While it does excite me to see the growing interest first in acupuncture and now in cupping—thanks to athletes, celebrities, and of course, the fact that these techniques work—there is so much more that traditional Chinese medicine can offer. One therapy in particular is Gua sha. Gua sha is Chinese for literally “raising a rash.” It’s commonly and more scarily known in English as scraping. It uses the theory of counteraction to reduce muscle pain and improve mobility with immediate effects. Counteraction works by distracting the body from its initial source of pain, allowing that area to reduce in inflammation and start to heal.
Gua sha involves using a tool with a curved smooth surface to repeatedly scrape an area till a dark red or purple rash pops up. While it can be intense, most people find it relaxing. The great thing about Gua sha is that it can be done almost anywhere on the body, in places that are difficult or painful for cupping to reach, like the neck area, joints, or the forearms. It takes minutes to do and the unsightly marks tend to fade within two to four days, cupping takes one to two weeks. Most commonly, I use Gua sha for shoulder issues, tennis elbow and the modern phenomenom: tech neck.
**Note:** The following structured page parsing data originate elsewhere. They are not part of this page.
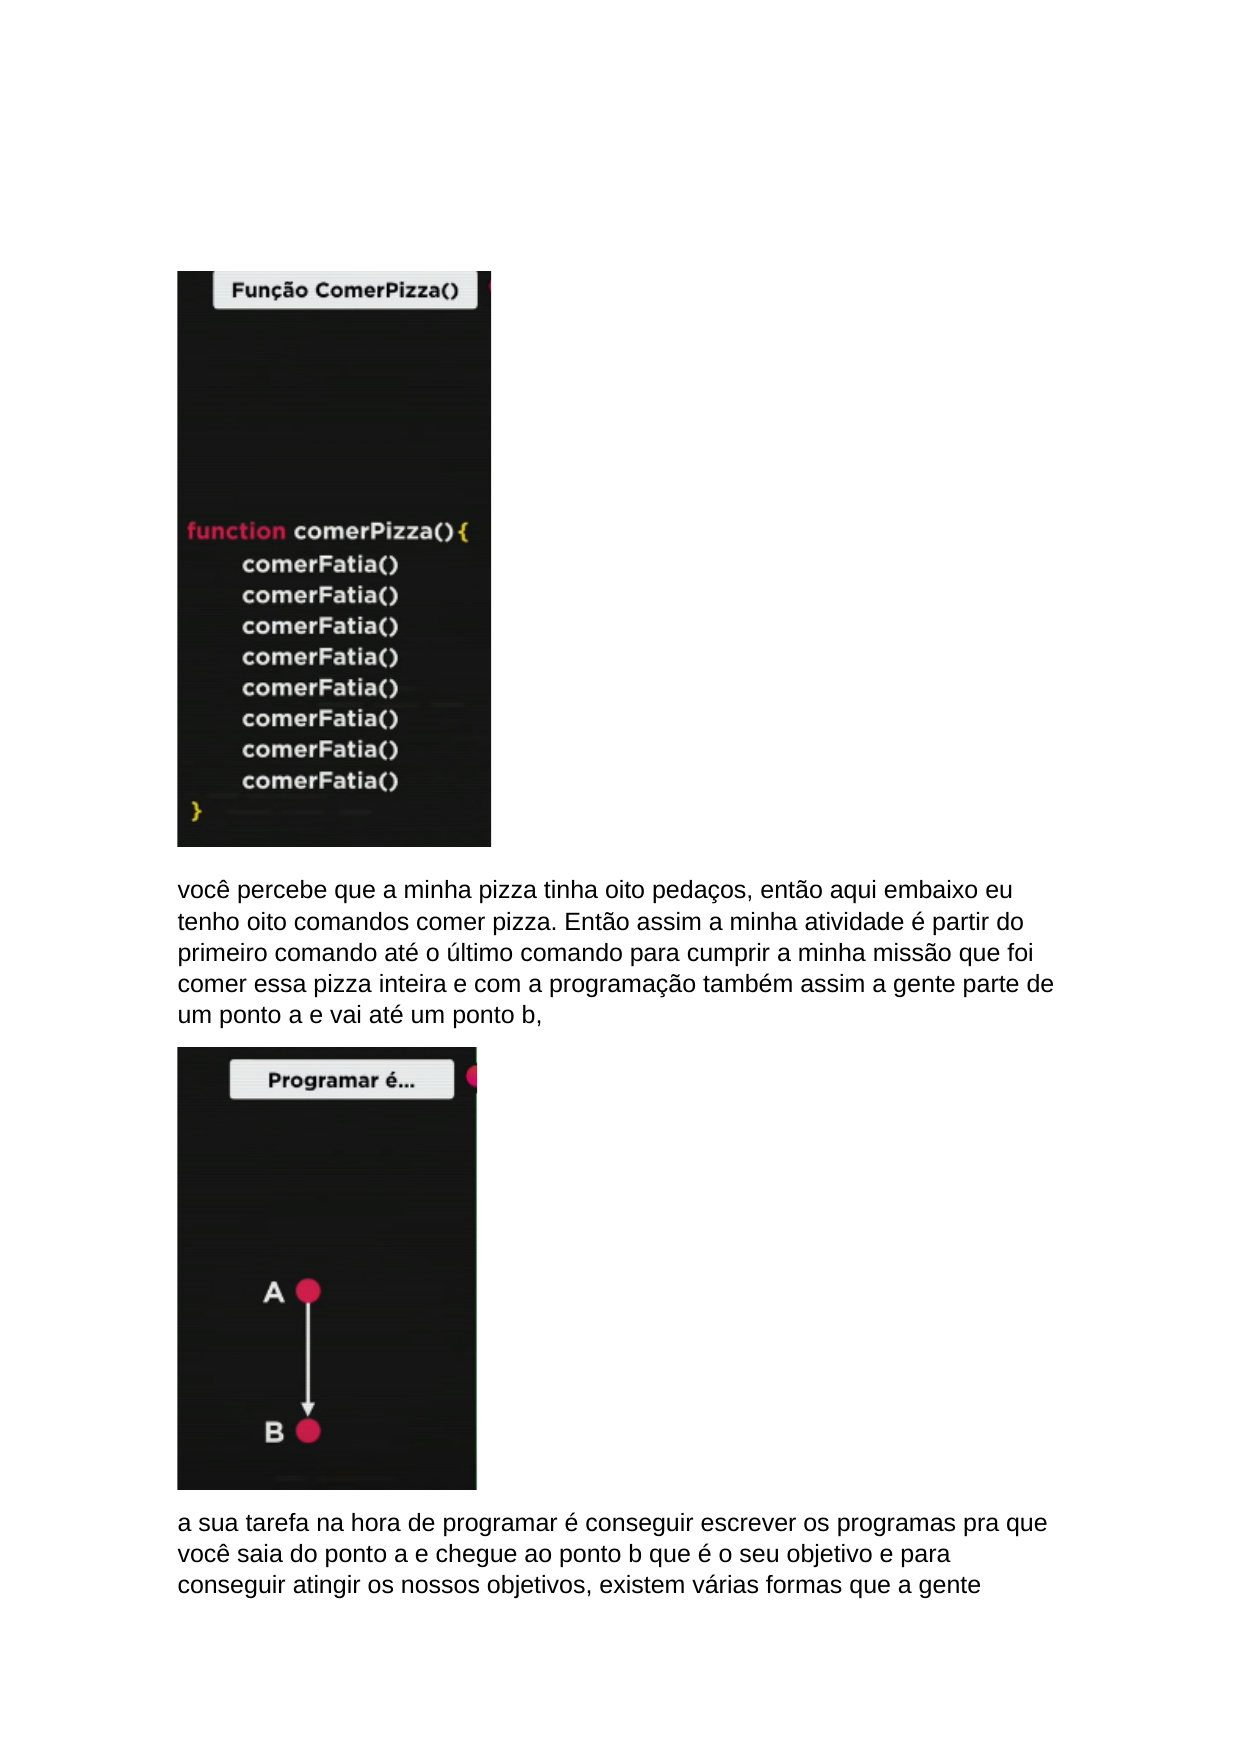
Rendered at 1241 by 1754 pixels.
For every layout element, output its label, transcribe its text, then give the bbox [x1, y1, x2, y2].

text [177, 1508, 1063, 1599]
picture [177, 271, 492, 847]
text você percebe que a minha pizza tinha oito pedaços, então aqui embaixo eu tenho oito comandos comer pizza. Então assim a minha atividade é partir do primeiro comando até o último comando para cumprir a minha missão que foi comer essa pizza inteira e com a programação também assim a gente parte de um ponto a e vai até um ponto b, [177, 876, 1063, 1028]
picture [177, 1047, 478, 1490]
It is a great complement to cupping and acupuncture, and I often combine all three into treatment sessions. And like cupping, while it’s usually more relaxing and efficient to have it done professionally, it is a form of homegrown medicine, so it is possible to do it yourself for on-the-go care.
In Asia, it’s not uncommon to see people of all ages at the beach or waterpark with Gua sha and cupping marks. I’ve seen them here, running around Lady Bird Lake, so it looks like the good word is spreading. Who knows—maybe we’ll even see them decorating the backs of our Olympians in Tokyo.